Stacy Gregg grew up in Ngāruawāhia and is internationally regarded for her Pony Club Secrets series.

Nine Girls won the junior fiction category of the 2024 NZ Book Awards for Children and Young Adults and the Margaret Mahy Book of the Year.

Take Me To Your Leader

Leonie Agnew

Penguin Random House NZ

If your school was threatened with closure, would the pupils rally around to save it? In the face of a declining roll, would they come up with a madcap scheme – such as visits by aliens – to bring in gawking tourists and revitalise the town? This is what eleven-year-old Lucas sets out to do with the help of his friends, Alex and Harriet. Lucas is a flawed but believable hero who’s full of bright ideas but worries about everything, especially his own and other people’s safety.

Learning his father has died helps the reader understand Lucas’s anxiety and the effect on those around him. Now he lives with his mother who works long hours at a poultry processing plant and his older sister, Ellie, who combines exasperation and bossiness with having his back when it matters. Flocks of sheep, swollen rivers, paddocks and chicken farms create a great rural location for adventurous Kiwi kids. As the story ramps up, there are cunning plans, fake UFOs, dodging authorities, a sinister vehicle with tinted windows.

When Lucas finds the courage to rescue Alex’s little sister from a flooded river, the reader is swept along like the raging current. All the kids are willing to lie for a good cause and get into more trouble than they bargained for. Things don’t work out tidily, but new solutions emerge when adults and children unite.

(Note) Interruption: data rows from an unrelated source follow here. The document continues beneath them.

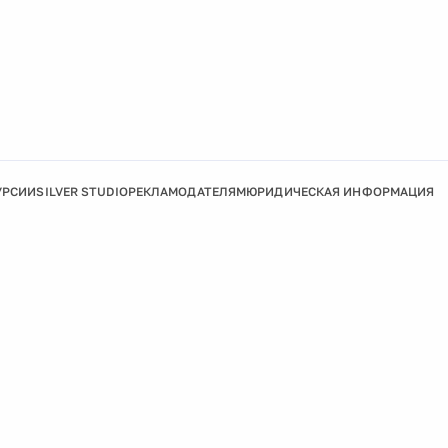
УРСИИ
SILVER STUDIO
РЕКЛАМОДАТЕЛЯМ
ЮРИДИЧЕСКАЯ ИНФОРМАЦИЯ
Подробнее
Ок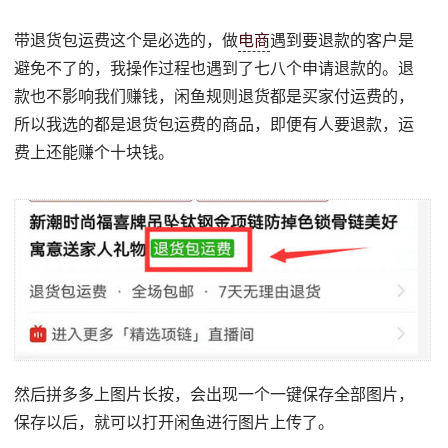
带退货包运费这个是必选的，做
电商
遇到要退款的客户是
避免不了的，我操作过程也遇到了七八个申请退款的。退
款也不影响我们赚钱，闲鱼规则退货都是买家付运费的，
所以我选的都是退货包运费的商品，即便有人要退款，运
费上还能赚个十块钱。
然后拼多多上图片长按，会出现一个一键保存全部图片，
保存以后，就可以打开闲鱼进行图片上传了。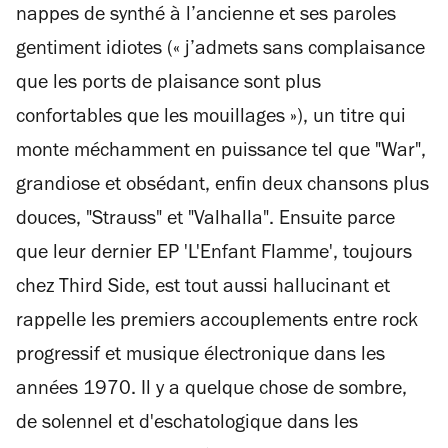
nappes de synthé à l’ancienne et ses paroles
gentiment idiotes (« j’admets sans complaisance
que les ports de plaisance sont plus
confortables que les mouillages »), un titre qui
monte méchamment en puissance tel que "War",
grandiose et obsédant, enfin deux chansons plus
douces, "Strauss" et "Valhalla". Ensuite parce
que leur dernier EP 'L'Enfant Flamme', toujours
chez Third Side, est tout aussi hallucinant et
rappelle les premiers accouplements entre rock
progressif et musique électronique dans les
années 1970. Il y a quelque chose de sombre,
de solennel et d'eschatologique dans les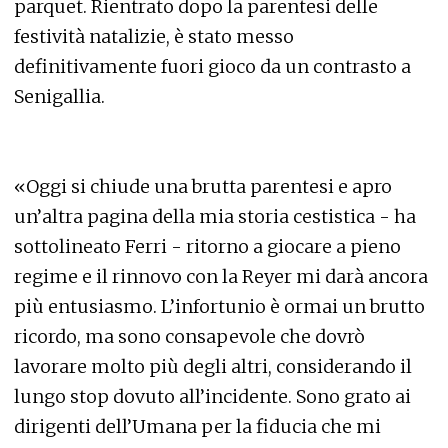
parquet. Rientrato dopo la parentesi delle
festività natalizie, è stato messo
definitivamente fuori gioco da un contrasto a
Senigallia.
«Oggi si chiude una brutta parentesi e apro
un’altra pagina della mia storia cestistica - ha
sottolineato Ferri - ritorno a giocare a pieno
regime e il rinnovo con la Reyer mi darà ancora
più entusiasmo. L’infortunio è ormai un brutto
ricordo, ma sono consapevole che dovrò
lavorare molto più degli altri, considerando il
lungo stop dovuto all’incidente. Sono grato ai
dirigenti dell’Umana per la fiducia che mi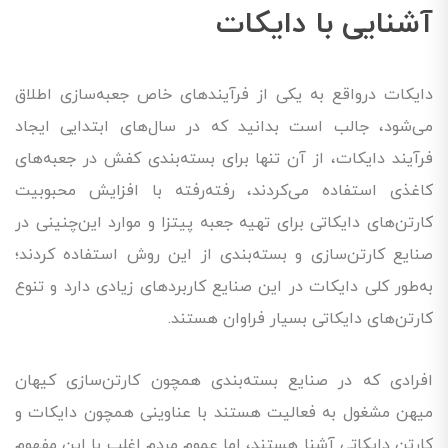
آشنایی با دایکات
دایکات درواقع به یکی از فرآیندهای خاص جعبه‌سازی اطلاق
می‌شود، جالب است بدانید که در سال‌های ابتدایی ایجاد
فرآیند دایکات، از آن تنها برای بسته‌بندی کفش در جعبه‌های
کاغذی استفاده می‌کردند، رفته‌رفته با افزایش محبوبیت
کارتن‌های دایکاتی برای تهیه جعبه پیتزا و موارد این‌چنینی در
صنایع کارتن‌سازی و بسته‌بندی از این روش استفاده کردند؛
به‌طور کلی دایکات در این صنایع کاربردهای زیادی دارد و تنوع
کارتن‌های دایکاتی بسیار فراوان هستند.
افرادی که در صنایع بسته‌بندی همچون کارتن‌سازی کیهان
میهن مشغول به فعالیت هستند با عناوینی همچون دایکات و
کارتن دایکاتی آشنا هستند، اما عموم مردم اغلب با این مفهوم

Agnew’s experience as a primary school teacher comes through in her empathy for young people and familiarity with a school setting. She has a light touch dealing with big topics: death, single parenthood, friendship, anxiety, the demise of rural communities, untrustworthy politicians. Alex turns to playing games on his phone because, he explains, Lucas had gone ‘a bit weird’ on health and safety: ‘I didn’t have anyone to hang out with after school, so I got lonely. I’m not complaining. I mean your dad died, you had bigger problems.’

Take Me To Your Leader is suitable for eight-year-old readers and up. Agnew likes to play on words with catchy chapter titles like ‘My Egg-cellent Plan’ and ‘Operation Fowl-Play’. Detailed instructions on how to make a fake UFO are a nice touch, as are Paul Beavis’s dynamic illustrations. For kids who experience anxiety, those who’ve lost a parent, anyone wanting a heartwarming story about loyal friends with lots of action thrown in, this is a great choice. Leonie Agnew is a primary school teacher and award-winning writer. Take Me To Your Leader was shortlisted for the junior fiction category of the 2024 NZ Book Awards for Children and Young Adults.

Pip Desmond and Pat Martin are writers and editors who run communications company 2Write. They have been reading books to their three children and eight grandchildren for four decades.